----- Exercise material -----

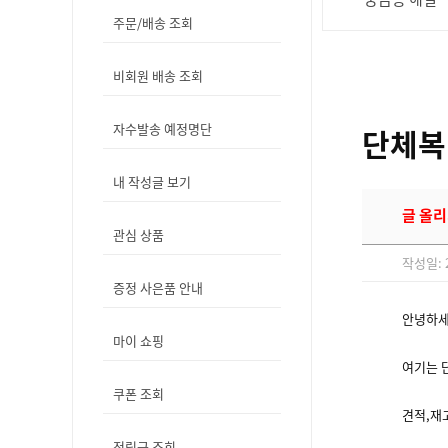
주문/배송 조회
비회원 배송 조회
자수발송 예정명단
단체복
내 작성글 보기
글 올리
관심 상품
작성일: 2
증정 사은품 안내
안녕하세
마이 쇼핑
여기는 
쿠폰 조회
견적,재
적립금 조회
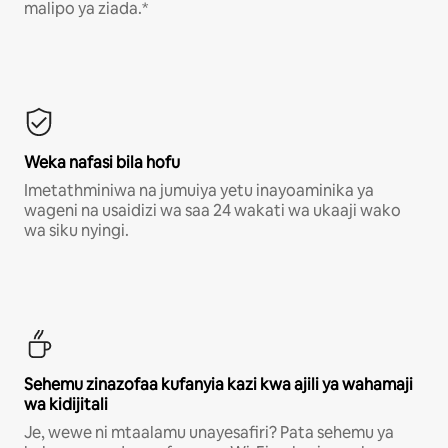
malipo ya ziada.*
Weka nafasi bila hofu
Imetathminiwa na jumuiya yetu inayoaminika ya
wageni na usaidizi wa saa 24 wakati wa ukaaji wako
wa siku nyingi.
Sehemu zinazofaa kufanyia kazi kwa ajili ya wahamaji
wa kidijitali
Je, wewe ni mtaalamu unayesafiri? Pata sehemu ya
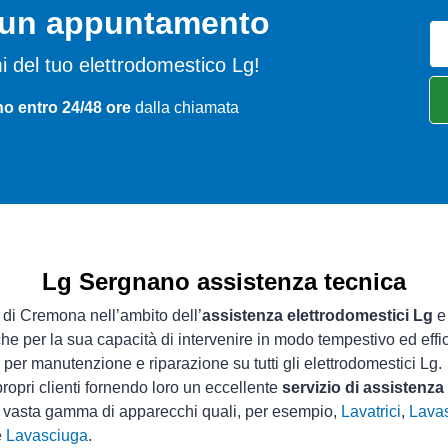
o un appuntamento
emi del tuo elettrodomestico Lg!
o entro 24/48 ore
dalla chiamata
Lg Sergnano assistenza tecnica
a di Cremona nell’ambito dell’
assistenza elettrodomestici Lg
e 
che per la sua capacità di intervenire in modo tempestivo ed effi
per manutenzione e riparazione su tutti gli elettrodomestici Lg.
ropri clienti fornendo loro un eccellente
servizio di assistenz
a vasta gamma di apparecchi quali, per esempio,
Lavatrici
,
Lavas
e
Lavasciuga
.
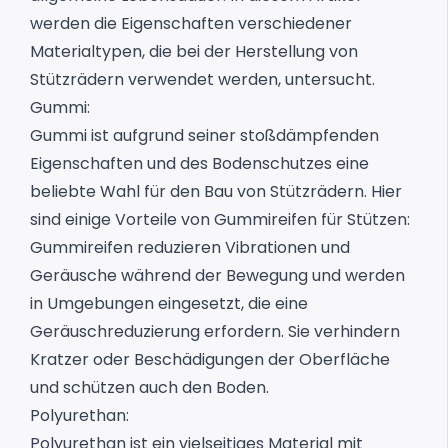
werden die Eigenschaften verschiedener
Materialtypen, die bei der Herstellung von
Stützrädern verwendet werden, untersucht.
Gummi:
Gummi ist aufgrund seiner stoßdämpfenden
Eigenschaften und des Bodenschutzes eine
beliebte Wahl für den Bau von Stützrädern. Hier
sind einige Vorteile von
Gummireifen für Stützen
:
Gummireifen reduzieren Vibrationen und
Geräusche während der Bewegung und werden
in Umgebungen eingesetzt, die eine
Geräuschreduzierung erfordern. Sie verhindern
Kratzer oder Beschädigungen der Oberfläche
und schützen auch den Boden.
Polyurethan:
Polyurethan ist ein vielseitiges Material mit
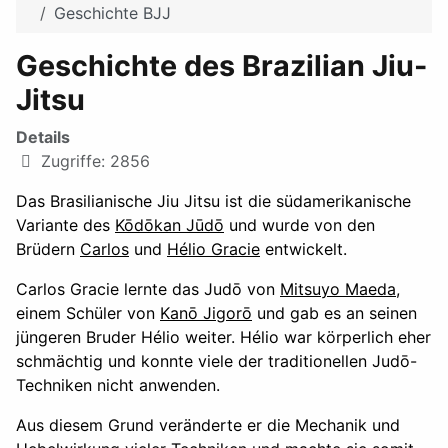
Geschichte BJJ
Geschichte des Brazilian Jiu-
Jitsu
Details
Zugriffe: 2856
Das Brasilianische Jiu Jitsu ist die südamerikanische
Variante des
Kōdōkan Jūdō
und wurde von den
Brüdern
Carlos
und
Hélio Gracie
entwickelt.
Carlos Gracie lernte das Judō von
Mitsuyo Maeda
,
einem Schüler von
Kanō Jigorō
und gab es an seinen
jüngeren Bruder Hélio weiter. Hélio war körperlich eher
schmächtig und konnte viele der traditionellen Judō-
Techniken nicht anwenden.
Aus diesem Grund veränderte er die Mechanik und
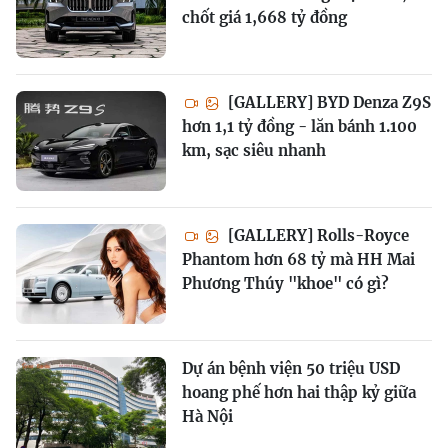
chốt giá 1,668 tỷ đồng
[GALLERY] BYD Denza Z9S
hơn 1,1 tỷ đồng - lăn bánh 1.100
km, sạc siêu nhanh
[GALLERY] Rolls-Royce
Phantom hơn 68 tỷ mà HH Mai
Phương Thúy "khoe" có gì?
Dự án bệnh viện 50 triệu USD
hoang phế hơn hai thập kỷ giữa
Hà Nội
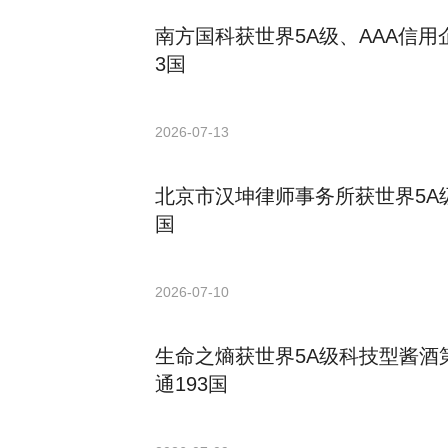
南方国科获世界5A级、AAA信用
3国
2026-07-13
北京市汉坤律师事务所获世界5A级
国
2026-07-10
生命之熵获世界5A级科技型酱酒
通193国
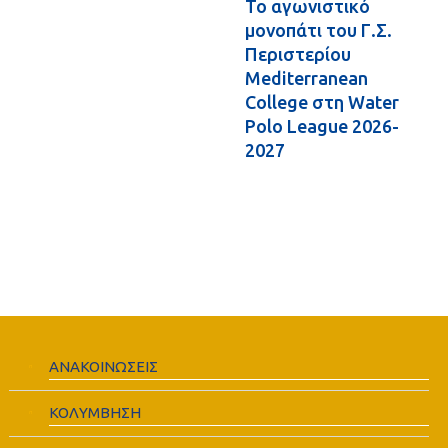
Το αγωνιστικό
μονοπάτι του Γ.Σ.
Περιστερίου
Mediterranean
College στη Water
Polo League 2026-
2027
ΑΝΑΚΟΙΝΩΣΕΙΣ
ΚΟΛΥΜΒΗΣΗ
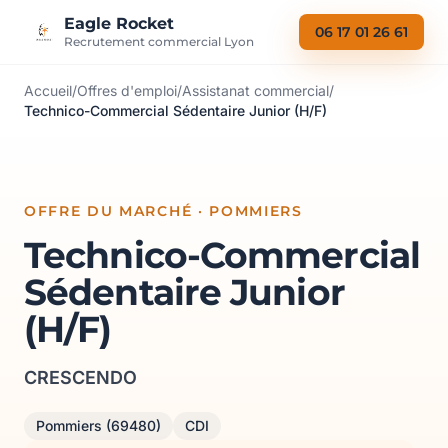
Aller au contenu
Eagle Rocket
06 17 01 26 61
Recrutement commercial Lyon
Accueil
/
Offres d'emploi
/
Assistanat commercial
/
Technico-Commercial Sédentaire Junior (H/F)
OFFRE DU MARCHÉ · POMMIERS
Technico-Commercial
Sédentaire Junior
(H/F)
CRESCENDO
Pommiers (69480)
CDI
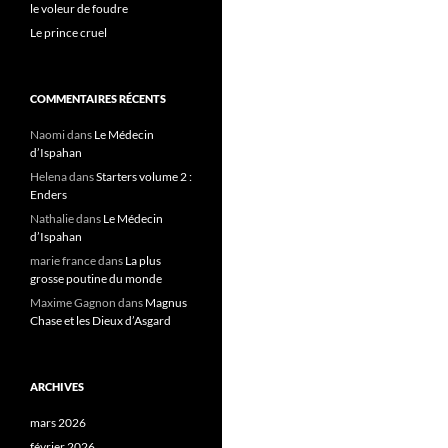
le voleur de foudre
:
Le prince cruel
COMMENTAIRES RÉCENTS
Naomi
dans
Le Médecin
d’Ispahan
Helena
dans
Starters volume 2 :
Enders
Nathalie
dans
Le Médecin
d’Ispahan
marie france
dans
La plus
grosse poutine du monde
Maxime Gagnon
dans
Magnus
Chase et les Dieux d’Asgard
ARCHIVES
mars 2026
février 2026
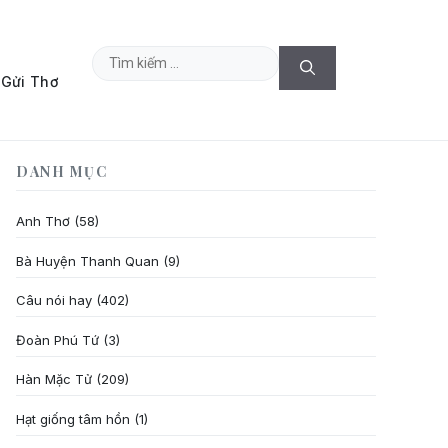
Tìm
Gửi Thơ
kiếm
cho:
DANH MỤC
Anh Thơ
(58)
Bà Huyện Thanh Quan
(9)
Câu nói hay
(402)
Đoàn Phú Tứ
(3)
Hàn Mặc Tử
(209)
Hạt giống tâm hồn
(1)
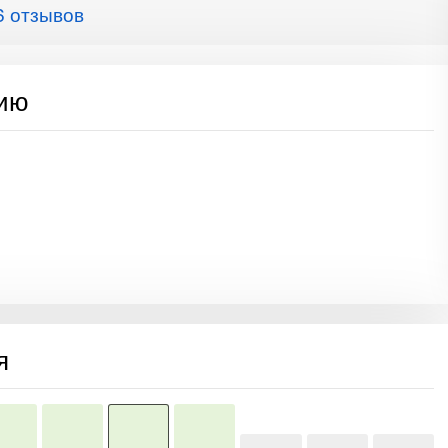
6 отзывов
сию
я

-----
----- Exercise material -----

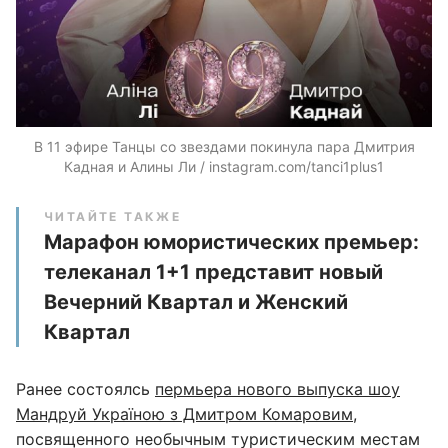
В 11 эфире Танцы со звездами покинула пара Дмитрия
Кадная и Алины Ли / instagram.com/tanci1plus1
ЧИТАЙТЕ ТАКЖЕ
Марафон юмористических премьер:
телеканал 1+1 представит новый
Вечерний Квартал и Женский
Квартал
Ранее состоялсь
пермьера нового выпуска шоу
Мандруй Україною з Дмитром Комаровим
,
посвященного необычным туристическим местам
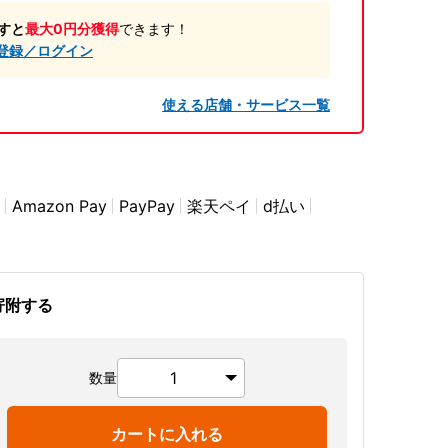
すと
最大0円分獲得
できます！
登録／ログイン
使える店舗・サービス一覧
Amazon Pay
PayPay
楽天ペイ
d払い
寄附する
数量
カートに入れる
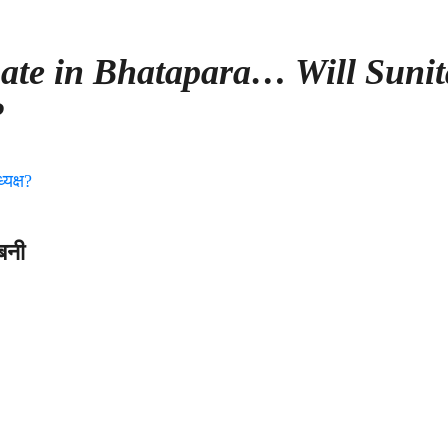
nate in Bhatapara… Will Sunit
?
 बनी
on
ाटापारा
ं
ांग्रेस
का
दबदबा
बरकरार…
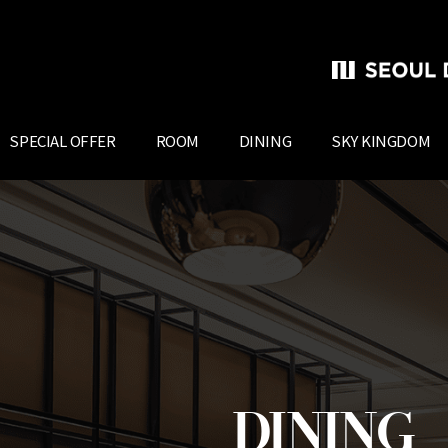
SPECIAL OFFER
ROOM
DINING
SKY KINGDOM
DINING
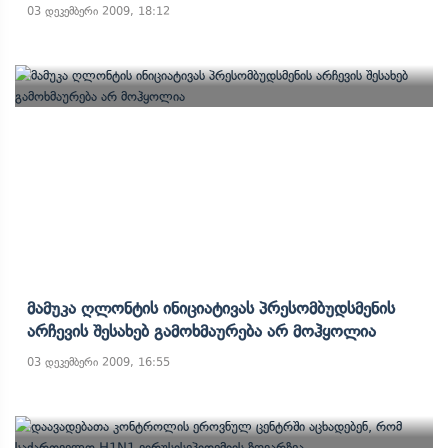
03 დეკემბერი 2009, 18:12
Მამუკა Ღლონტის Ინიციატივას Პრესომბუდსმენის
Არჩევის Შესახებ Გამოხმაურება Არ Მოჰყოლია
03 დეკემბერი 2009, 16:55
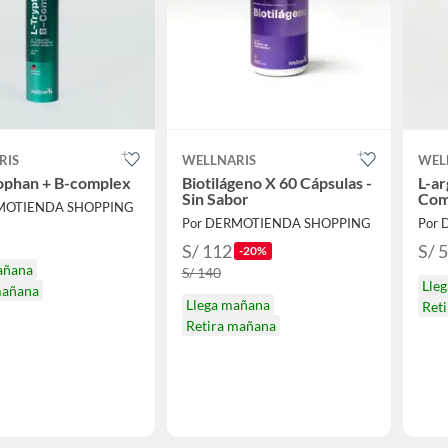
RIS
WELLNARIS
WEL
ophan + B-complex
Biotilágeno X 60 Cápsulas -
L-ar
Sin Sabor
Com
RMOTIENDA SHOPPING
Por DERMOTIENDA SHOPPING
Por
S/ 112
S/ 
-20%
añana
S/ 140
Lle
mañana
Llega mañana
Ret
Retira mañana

-----

**Work to be completed:**
In the data above, start at the line holding "Მამუკა Ღლონტის Ინიციატივას Პრესომბუდსმენის" and stop after the line holding "Retira mañana"; write out those lines exactly, without pictures.

**Solution to this task:**
Მამუკა Ღლონტის Ინიციატივას Პრესომბუდსმენის
Არჩევის Შესახებ Გამოხმაურება Არ Მოჰყოლია
03 დეკემბერი 2009, 16:55
RIS
WELLNARIS
WEL
ophan + B-complex
Biotilágeno X 60 Cápsulas -
L-ar
Sin Sabor
Com
RMOTIENDA SHOPPING
Por DERMOTIENDA SHOPPING
Por
S/ 112
S/ 
-20%
añana
S/ 140
Lle
mañana
Llega mañana
Ret
Retira mañana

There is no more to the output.